** Your task **
Reproduce the listing below, substituting "camera parameters" for every occurrence of "camera details" and leaving all other text unchanged, but omit the pictures from your answer.

** Provided data **
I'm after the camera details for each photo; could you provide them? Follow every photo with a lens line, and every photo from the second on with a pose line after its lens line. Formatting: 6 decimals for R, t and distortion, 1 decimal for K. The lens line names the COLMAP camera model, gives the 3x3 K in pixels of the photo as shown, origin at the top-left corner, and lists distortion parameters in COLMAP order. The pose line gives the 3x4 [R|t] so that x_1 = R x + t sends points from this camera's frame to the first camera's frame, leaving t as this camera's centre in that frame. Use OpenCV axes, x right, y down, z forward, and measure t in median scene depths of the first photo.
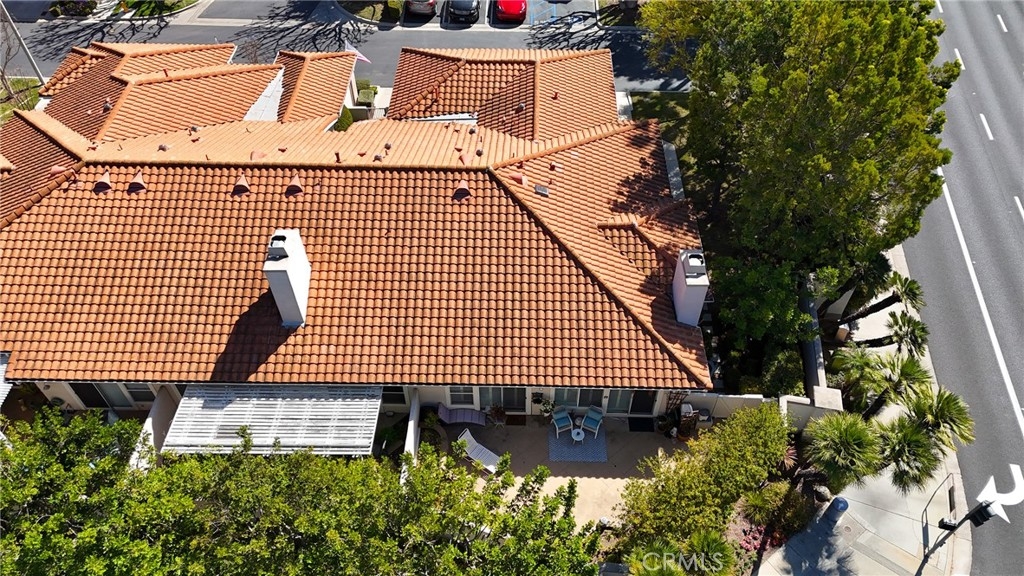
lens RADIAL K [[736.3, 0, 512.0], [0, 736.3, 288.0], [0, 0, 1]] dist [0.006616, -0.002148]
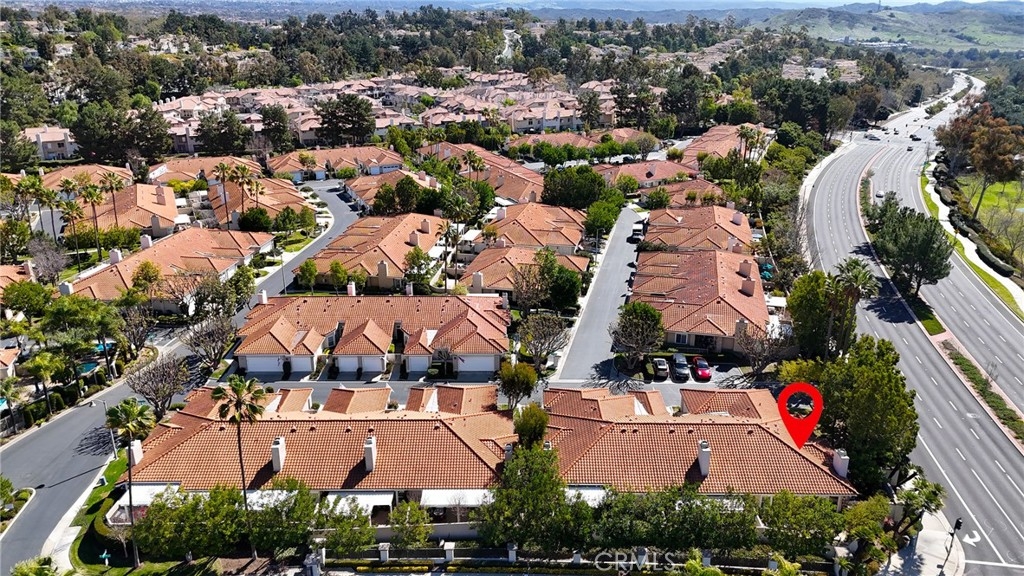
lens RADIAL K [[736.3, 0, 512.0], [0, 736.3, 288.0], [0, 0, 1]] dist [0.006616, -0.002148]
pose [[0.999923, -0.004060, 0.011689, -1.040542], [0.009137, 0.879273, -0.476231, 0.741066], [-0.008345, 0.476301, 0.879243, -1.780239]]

** Solution below **
I'm after the camera parameters for each photo; could you provide them? Follow every photo with a lens line, and every photo from the second on with a pose line after its lens line. Formatting: 6 decimals for R, t and distortion, 1 decimal for K. The lens line names the COLMAP camera model, gives the 3x3 K in pixels of the photo as shown, origin at the top-left corner, and lists distortion parameters in COLMAP order. The pose line gives the 3x4 [R|t] so that x_1 = R x + t sends points from this camera's frame to the first camera's frame, leaving t as this camera's centre in that frame. Use OpenCV axes, x right, y down, z forward, and measure t in median scene depths of the first photo.
lens RADIAL K [[736.3, 0, 512.0], [0, 736.3, 288.0], [0, 0, 1]] dist [0.006616, -0.002148]
lens RADIAL K [[736.3, 0, 512.0], [0, 736.3, 288.0], [0, 0, 1]] dist [0.006616, -0.002148]
pose [[0.999923, -0.004060, 0.011689, -1.040542], [0.009137, 0.879273, -0.476231, 0.741066], [-0.008345, 0.476301, 0.879243, -1.780239]]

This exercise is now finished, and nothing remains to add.